For comparison purposes, we brought in the iBuyPower Snowblind, the NZXT's H710, the Corsair iCUE 465X RGB, and the Fractal Design Define S2 Vision, to give you a good idea of where the Vybe sits compared to its competitors with similar sizes and feature sets. We also tested the Vybe with the company's own APEX water cooling solution, a $149 option.
Despite the size of the intake vents lining the side of the front panel, the dual-120mm intake fans feeding the single 120mm exhaust fan provided more than enough airflow into the chassis to keep our test system temps in check. CPU temperatures leveled off at 58 degrees Celsius over ambient. These results bested the competition across the board, though just by a slim margin. GPU temperatures maxed out at 51 degrees Celsius over the ambient room temperature, putting the Vybe into a tie for second place.
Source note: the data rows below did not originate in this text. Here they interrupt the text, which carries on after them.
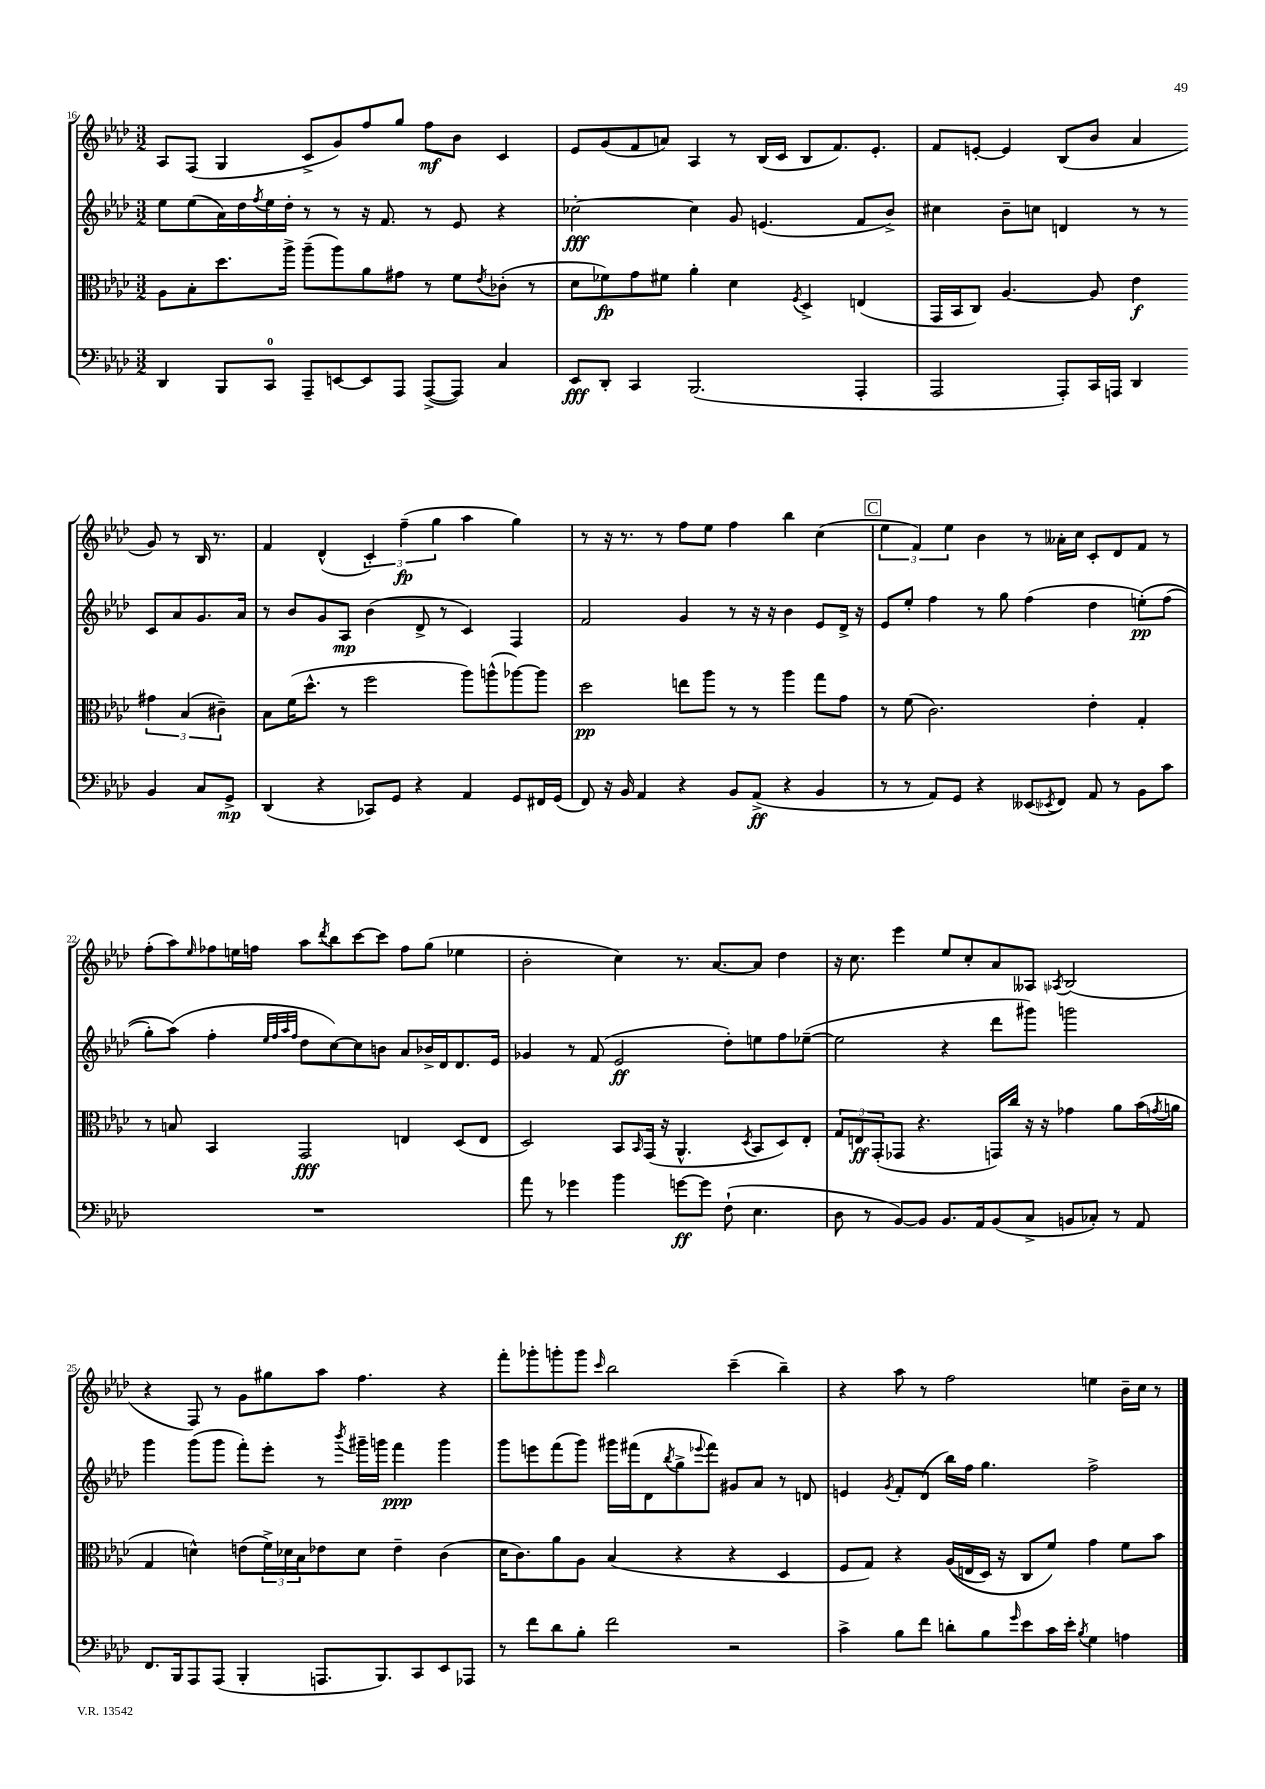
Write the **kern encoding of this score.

**kern	**kern	**kern	**kern
*staff4	*staff3	*staff2	*staff1
*clefF4	*clefC3	*clefG2	*clefG2
*k[b-e-a-d-]	*k[b-e-a-d-]	*k[b-e-a-d-]	*k[b-e-a-d-]
*M3/2	*M3/2	*M3/2	*M3/2
4DD-	8A-	8ee-	8A-
.	8B-'	(8ee-	(8F
8BBB-	8.dd-	16a-)	4G
.	.	16dd-	.
.	.	8qff	.
8CC	.	16ee-	.
.	16aa-^	16dd-'	.
8AAA-~	(8aa-~	8r	8c^
[8EE	8aa-)	8r	8g)
8EE]	8a-	16r	8ff
.	.	8.f	.
8AAA-	8g#	.	8gg
([8AAA-^	8r	8r	8ff
8AAA-])	8f	8e-	8b-
.	8qe-	.	.
4C	(8c-'	4r	4c
.	8r	.	.
=	=	=	=
8EE-	8d-	[2cc-'	8e-
8DD-'	8f-)	.	(8g
4CC	8g	.	8f
.	8f#	.	8a)
(2.BBB-	4a-'	4cc-]	4A-
.	4d-	8g	8r
.	.	(4.e	(16B-
.	.	.	16c
.	8qF	.	.
.	4D-^	.	8B-
.	.	.	8.f)
4AAA-'	(4E	8f	.
.	.	.	8.e-'
.	.	8b-^)	.
=	=	=	=
2AAA-	16GG	4cc#	8f
.	16BB-	.	.
.	8C)	.	[8e'
.	[4.A-	8b-~	4e]
.	.	8cc	.
8AAA-')	.	4d	(8B-
16CC	8A-]	.	8b-
16AAA	.	.	.
4DD-	4e-	8r	4a-
.	.	8r	.
4BB-	6g#	8c	8g)
.	.	8a-	8r
.	(6B-	.	.
8C	.	8.g	16B-
.	.	.	8.r
.	6c#~)	.	.
8GG^	.	.	.
.	.	16a-	.
=	=	=	=
(4DD-	8B-	8r	4f
.	(16f	8b-	.
.	8.dd-^^	.	.
4r	.	8g	(4d-^^
.	8r	8A-	.
8CC-)	2ff	(4b-	6c')
8GG	.	.	.
.	.	.	(6ff~
4r	.	8d-^	.
.	.	.	6gg
.	.	8r	.
4AA-	8aa-)	4c)	4aa-
.	(8aa^^	.	.
8GG	[8aa-)	4F	4gg)
16FF#	8aa-]	.	.
(16GG	.	.	.
=	=	=	=
8FF)	2dd-	2f	8r
16r	.	.	16r
16BB-	.	.	8.r
4AA-	.	.	.
.	.	.	8r
4r	8ee	4g	8ff
.	8aa-	.	8ee-
8BB-	8r	8r	4ff
(8AA-^	8r	16r	.
.	.	16r	.
4r	4aa-	4b-	4bb-
4BB-	8gg	8e-	(4cc
.	8g	16d-^	.
.	.	16r	.
=	=	=	=
8r	8r	8e-	6ee-
8r	(8f	8ee-'	.
.	.	.	6f)
8AA-)	2.c)	4ff	.
.	.	.	6ee-
8GG	.	.	.
4r	.	8r	4b-
.	.	8gg	.
(8EE--	.	(4ff	8r
8qEE-	.	.	.
8FF)	.	.	16a--'
.	.	.	16cc
8AA-	4e-'	4dd-	8c'
8r	.	.	8d-
8BB-	4G'	&(8ee')	8f
8c	.	(8ff	8r
=	=	=	=
1.r	8r	8gg')	(8ff'
.	8B	(8aa-&)	8aa-)
.	.	.	16qqee-
.	4BB-	4ff'	8ff-
.	.	.	16ee
.	.	.	16ff
.	.	32qqee-	.
.	.	32qqff	.
.	.	32qqaa-	.
.	.	32qqff	.
.	2GG	8dd-	8aa-
.	.	.	8qddd-
.	.	[8cc)	8bb-
.	.	8cc]	[8ccc
.	.	8b	8ccc]
.	4E	8a-	8ff
.	.	16b-^	(8gg
.	.	16d-	.
.	(8D-	8.d-	4ee-
.	8E	.	.
.	.	16e-	.
=	=	=	=
8a-	2D-)	4g-	2b-'
8r	.	.	.
4g-	.	8r	.
.	.	(8f	.
4b-	8BB-	2e-	4cc)
.	16qqBB-	.	.
.	(16GG	.	.
.	16r	.	.
[8g	4.AA-^^	.	8.r
8g]	.	.	.
.	.	.	[8.a-
(8F`	.	8dd-')	.
.	8qD-	.	.
4.E-	8BB-	8ee	8a-]
.	8D-)	8ff	4dd-
.	8E-'	([8ee-~	.
=	=	=	=
8D-	12G	2ee-]	16r
.	.	.	8.cc
.	12E	.	.
8r	.	.	.
.	(12GG'	.	.
[8BB-)	8GG-	.	4eee-
8BB-]	4.r	.	.
8.BB-	.	4r	8ee-
.	.	.	8cc'
16AA-	.	.	.
(8BB-	16GG)	8ddd-	8a-
.	16cc	.	.
8C^	16r	8ggg#)	8A--
.	16r	.	.
.	.	.	8qA-
8BB	4g-	2ggg	(2B-
8C-')	.	.	.
8r	8a-	.	.
8AA-	(16b-	.	.
.	8qg	.	.
.	16a	.	.
=	=	=	=
8.FF	4G	4ggg	4r
16BBB-	.	.	.
8AAA-	4d^^)	(8ggg	8F)
(8AAA-	.	8ggg	8r
4BBB-'	(8e	8fff')	8g
.	24f^)	8eee-'	8gg#
.	24d-	.	.
.	24B-	.	.
8.AAA	8e-	8r	8aa-
.	.	8qbbb-	.
.	8d-	16ggg#~	4.ff
8.BBB-)	.	16ggg	.
.	4e-~	4fff	.
8CC	.	.	.
8EE-	(4c	4ggg	4r
8AAA-	.	.	.
=	=	=	=
8r	16d-	8ggg	8fff'
.	8.c)	.	.
8f	.	8eee	8ggg-'
8d-	8a-	(8fff	8ggg'
8B-'	8A-	8ggg)	8ggg
.	.	.	16qqccc
2f	(4B-	16ggg#	2bb-
.	.	(16fff#	.
.	.	8d-	.
.	.	8qbb-	.
.	4r	8gg^	.
.	.	8qqeee-	.
.	.	8fff#)	.
2r	4r	8g#	(4ccc~
.	.	8a-	.
.	4D-	8r	4bb-~)
.	.	8d	.
=	=	=	=
4c^	8F	4e	4r
.	8G)	.	.
.	.	8qg	.
8B-	4r	8f'	8aa-
8f	.	(8d-	8r
8d'	&((16A-	16bb-)	2ff
.	16E	16ff	.
8B-	16D-)	4.gg	.
.	16r	.	.
16qqg	.	.	.
8e-	8C	.	.
16c	8f&)	.	.
16e-'	.	.	.
8qB-	.	.	.
4G	4g	2ff^	4ee
4A	8f	.	16b-~
.	.	.	16cc
.	8b-	.	8r
==	==	==	==
*-	*-	*-	*-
As always, sound pressure level readings were taken with two off-the-shelf dB meters from two different angles. With the fan speed set at the maximum 1,200 rpm, our test system registered a just 29.7dBA at idle. With the test system under load, sound output reached a maximum of 32.1dBA, also tied for second place.
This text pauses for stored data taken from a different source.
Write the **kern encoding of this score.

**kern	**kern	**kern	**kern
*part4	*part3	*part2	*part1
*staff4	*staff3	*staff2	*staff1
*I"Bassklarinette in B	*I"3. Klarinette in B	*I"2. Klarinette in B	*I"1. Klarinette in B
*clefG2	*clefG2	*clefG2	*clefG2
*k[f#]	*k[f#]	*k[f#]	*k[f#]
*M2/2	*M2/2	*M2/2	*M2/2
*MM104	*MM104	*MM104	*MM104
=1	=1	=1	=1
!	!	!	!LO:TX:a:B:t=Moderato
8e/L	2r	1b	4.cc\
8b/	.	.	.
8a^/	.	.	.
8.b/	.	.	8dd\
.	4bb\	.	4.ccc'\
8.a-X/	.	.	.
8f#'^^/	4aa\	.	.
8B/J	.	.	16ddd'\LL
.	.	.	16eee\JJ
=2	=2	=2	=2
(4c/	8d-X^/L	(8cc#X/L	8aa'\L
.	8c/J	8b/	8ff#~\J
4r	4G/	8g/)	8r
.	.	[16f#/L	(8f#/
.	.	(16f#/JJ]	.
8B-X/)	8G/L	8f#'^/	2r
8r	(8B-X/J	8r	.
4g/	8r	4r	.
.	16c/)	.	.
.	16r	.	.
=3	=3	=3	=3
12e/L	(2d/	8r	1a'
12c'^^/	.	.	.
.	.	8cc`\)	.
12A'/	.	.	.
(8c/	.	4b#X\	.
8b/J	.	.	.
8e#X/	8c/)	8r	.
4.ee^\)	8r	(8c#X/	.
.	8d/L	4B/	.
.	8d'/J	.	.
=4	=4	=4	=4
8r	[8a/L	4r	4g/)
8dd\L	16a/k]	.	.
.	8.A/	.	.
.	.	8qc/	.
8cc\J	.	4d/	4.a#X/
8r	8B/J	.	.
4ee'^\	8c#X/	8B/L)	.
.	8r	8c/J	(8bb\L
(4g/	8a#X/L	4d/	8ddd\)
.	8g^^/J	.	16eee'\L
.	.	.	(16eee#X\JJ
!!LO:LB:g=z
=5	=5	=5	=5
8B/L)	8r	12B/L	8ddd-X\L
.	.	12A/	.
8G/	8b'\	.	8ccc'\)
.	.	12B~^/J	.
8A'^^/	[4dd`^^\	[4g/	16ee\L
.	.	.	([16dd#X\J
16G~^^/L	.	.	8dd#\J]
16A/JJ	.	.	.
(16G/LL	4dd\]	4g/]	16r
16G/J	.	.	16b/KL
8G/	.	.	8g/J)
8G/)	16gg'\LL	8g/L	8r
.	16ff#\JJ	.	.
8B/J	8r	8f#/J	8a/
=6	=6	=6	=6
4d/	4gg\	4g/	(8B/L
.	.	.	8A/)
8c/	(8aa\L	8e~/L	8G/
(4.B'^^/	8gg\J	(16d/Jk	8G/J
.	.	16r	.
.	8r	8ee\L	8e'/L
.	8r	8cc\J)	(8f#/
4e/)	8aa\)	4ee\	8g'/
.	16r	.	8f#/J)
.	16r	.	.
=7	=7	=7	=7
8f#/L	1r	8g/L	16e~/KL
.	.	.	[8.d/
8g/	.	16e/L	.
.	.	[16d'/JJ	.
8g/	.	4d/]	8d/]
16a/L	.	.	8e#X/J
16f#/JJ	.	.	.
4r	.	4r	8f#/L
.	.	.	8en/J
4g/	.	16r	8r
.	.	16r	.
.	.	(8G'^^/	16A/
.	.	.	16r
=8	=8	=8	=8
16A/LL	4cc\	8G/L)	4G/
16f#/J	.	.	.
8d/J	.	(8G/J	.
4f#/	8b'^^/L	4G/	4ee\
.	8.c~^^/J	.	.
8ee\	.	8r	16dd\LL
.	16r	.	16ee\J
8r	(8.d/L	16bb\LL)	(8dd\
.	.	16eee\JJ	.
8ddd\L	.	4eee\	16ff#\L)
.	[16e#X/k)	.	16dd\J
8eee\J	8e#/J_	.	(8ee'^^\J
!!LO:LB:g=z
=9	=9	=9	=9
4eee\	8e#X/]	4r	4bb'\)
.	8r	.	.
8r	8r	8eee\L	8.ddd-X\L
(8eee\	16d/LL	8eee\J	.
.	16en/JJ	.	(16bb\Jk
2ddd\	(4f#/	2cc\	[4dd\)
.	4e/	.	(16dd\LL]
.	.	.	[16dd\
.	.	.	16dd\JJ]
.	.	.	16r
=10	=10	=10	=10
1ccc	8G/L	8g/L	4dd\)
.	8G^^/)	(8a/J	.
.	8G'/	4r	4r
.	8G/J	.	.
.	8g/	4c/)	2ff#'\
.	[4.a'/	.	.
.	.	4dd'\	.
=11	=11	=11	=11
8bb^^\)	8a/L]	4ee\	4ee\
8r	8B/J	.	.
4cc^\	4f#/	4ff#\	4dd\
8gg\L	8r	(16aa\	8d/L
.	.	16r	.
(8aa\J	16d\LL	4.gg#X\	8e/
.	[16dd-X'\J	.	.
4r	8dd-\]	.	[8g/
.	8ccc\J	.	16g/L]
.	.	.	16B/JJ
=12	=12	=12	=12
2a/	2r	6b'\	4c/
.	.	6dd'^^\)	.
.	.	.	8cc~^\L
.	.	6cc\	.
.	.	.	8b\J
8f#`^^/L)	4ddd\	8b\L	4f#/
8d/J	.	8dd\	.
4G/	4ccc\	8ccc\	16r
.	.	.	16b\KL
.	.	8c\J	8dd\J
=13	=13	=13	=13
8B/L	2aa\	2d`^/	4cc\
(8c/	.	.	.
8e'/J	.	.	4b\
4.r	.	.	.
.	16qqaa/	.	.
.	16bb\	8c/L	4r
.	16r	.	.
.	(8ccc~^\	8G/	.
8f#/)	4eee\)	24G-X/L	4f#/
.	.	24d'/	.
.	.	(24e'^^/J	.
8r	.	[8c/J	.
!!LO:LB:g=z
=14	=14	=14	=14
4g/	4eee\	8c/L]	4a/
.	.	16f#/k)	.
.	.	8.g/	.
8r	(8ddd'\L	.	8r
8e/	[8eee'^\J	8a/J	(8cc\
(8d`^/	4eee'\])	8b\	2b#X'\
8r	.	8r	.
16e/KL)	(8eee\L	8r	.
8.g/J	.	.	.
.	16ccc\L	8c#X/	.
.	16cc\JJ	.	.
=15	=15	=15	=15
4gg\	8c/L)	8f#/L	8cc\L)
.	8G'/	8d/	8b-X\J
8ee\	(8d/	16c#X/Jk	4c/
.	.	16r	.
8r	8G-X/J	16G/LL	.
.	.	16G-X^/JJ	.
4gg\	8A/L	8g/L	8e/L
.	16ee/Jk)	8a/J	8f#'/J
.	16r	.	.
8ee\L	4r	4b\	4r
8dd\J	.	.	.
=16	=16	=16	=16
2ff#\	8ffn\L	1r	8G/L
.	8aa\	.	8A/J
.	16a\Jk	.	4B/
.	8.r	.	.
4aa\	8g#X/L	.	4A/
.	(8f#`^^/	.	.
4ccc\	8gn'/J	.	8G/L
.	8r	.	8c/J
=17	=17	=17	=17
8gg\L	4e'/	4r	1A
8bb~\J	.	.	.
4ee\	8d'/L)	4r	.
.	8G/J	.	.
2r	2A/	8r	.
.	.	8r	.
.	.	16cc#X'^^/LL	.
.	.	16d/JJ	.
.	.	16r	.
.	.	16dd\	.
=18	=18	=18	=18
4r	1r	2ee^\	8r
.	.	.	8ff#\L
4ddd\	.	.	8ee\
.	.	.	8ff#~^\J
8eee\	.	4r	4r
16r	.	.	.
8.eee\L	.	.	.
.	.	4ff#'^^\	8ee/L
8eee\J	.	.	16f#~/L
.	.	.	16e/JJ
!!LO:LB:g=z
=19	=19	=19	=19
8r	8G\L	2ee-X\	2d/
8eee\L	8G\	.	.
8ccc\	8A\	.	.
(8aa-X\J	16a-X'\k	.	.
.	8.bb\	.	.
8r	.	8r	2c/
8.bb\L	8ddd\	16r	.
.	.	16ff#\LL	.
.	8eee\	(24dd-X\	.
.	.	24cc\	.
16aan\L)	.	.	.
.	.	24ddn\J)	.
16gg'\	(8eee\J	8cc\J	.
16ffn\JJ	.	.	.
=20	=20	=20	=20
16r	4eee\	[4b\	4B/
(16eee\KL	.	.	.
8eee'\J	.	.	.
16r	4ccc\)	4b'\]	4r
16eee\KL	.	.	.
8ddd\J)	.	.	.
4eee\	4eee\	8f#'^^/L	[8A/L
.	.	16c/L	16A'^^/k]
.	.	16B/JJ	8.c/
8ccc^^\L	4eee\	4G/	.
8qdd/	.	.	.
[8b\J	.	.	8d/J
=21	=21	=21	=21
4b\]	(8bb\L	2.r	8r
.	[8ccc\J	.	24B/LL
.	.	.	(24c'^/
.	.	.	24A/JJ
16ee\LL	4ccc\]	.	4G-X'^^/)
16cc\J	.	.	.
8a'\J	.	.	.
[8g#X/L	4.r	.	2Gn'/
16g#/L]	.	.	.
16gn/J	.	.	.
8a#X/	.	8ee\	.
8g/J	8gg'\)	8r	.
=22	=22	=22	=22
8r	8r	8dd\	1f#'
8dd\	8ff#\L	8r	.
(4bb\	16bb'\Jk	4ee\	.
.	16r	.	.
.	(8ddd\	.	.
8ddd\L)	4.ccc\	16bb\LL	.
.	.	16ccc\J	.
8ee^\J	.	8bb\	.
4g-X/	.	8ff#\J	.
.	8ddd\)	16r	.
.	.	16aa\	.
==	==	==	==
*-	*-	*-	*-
Cooling efficiency and noise levels are both ways to measure performance. Determining acoustic efficiency, also referred to as cooling-to-noise ratio, is a matter of averaging all of our tests to determine a base value. The Maingear Vybe performed better than the majority of our test group, while costing significantly less.
The Maingear Vybe is a feature-packed chassis that has something for everyone. Power users will like the thermal and acoustic performance. Gamers will love the case's looks. All kinds of userswill enjoy the case's quiet operation, and everyone will no-doubt love the budget friendly $120 asking price.